Em declarações hoje à agência Lusa, o porta-voz do grupo de ativistas de direitos humanos que promove uma campanha de recolha de assinaturas para a libertação de Mavungo, disse que as investigações já foram concluídas e entregues na Direção Provincial de Investigação Criminal (DPIC) ao procurador-geral adjunto na província, que as remeteu para o tribunal.

"Mas, até agora, os advogados não foram notificados e o doutor Marcos Mavungo continua detido, o que significa que as investigações apontam para qualquer tipo crime e mantém-se a acusação de crime contra a segurança de Estado", referiu Filomeno Vieira Lopes.

Segundo Filomeno Vieira Lopes, aquele ativista apresenta vários problemas de saúde nomeadamente no fígado e coração, e tem recebido assistência médica da cadeia, que considera "duvidosa".

O porta-voz do grupo de ativistas, com representantes de partidos políticos, da sociedade civil e de organizações de defesa dos direitos humanos, considerou todo o processo "uma maquinação" das autoridades para manter Marcos Mavungo detido.

De acordo com Filomeno Vieira Lopes, o grupo está a preparar expedientes para serem entregues na Presidência da República, na Procuradoria-Geral da República e no Ministério da Justiça e dos Direitos Humanos de Angola.

"O abaixo-assinado já foi entregue às autoridades de Cabinda e vamos na sexta-feira submeter este expediente às autoridades centrais e igualmente solicitar audiências", referiu.

No mês passado, uma delegação deste grupo deslocou-se à Cabinda para uma visita de dois dias, para avaliar a situação legal e o estado de saúde de Marcos Mavungo.

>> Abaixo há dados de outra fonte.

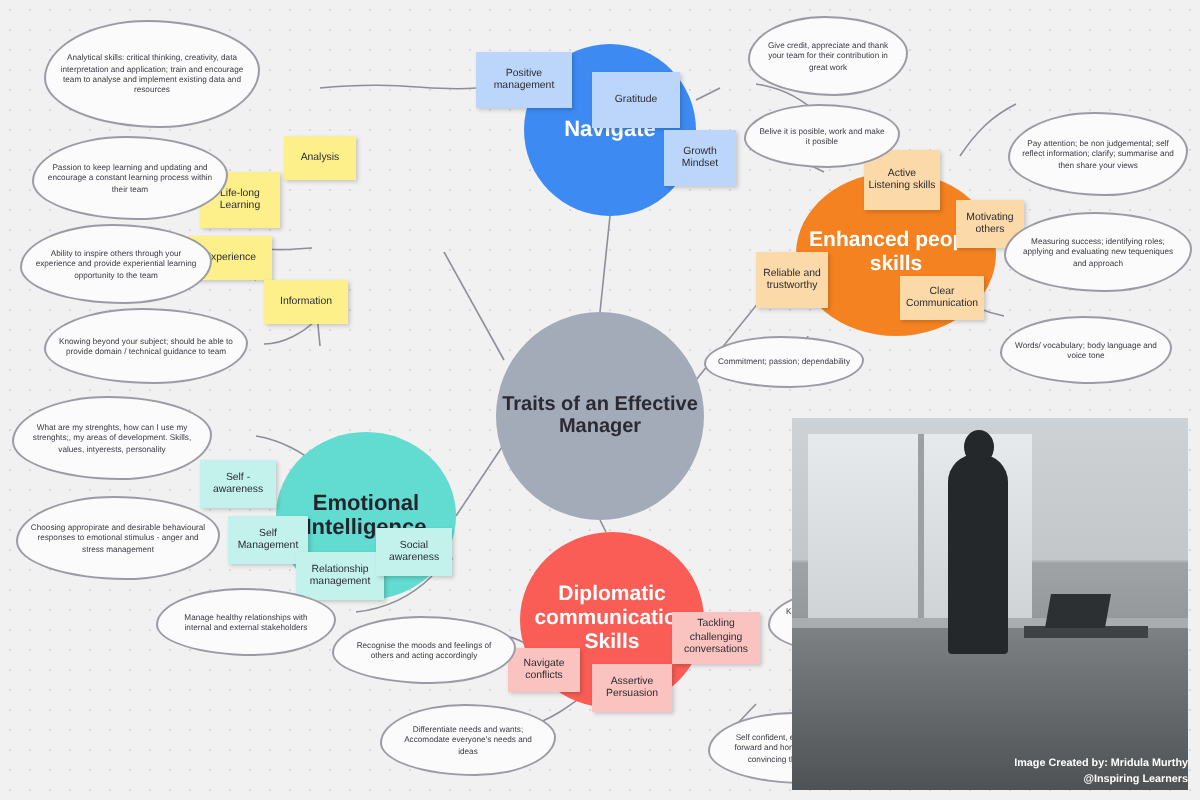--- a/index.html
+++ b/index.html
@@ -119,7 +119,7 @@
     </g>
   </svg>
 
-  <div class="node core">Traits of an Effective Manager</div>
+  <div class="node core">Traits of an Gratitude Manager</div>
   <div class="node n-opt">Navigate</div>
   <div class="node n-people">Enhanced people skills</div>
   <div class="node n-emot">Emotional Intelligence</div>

A delegação manteve contactos com Marcos Mavungo e a sua mulher, os advogados envolvidos no processo, com o diretor dos serviços prisionais e com outros detidos.

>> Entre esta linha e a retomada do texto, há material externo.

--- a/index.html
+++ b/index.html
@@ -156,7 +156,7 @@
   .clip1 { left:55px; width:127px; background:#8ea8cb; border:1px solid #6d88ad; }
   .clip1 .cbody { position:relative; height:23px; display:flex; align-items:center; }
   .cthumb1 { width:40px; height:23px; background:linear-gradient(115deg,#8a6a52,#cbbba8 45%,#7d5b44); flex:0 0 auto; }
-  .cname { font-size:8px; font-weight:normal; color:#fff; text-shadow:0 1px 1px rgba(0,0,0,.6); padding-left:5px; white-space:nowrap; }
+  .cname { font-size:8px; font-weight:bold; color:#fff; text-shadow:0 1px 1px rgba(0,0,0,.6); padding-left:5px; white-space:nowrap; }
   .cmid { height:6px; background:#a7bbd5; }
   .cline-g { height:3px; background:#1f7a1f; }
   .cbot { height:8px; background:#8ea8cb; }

Nessa visita, o grupo constatou o grave estado de saúde de Marcos Mavungo e solicitou ao Ministério Público a sua libertação.

Outras duas pessoas, entretanto já libertadas, foram detidas na mesma ocasião sem mandado de captura, "porque havia uma grande suspeição do crime contra a segurança de Estado", alegaram anteriormente as autoridades.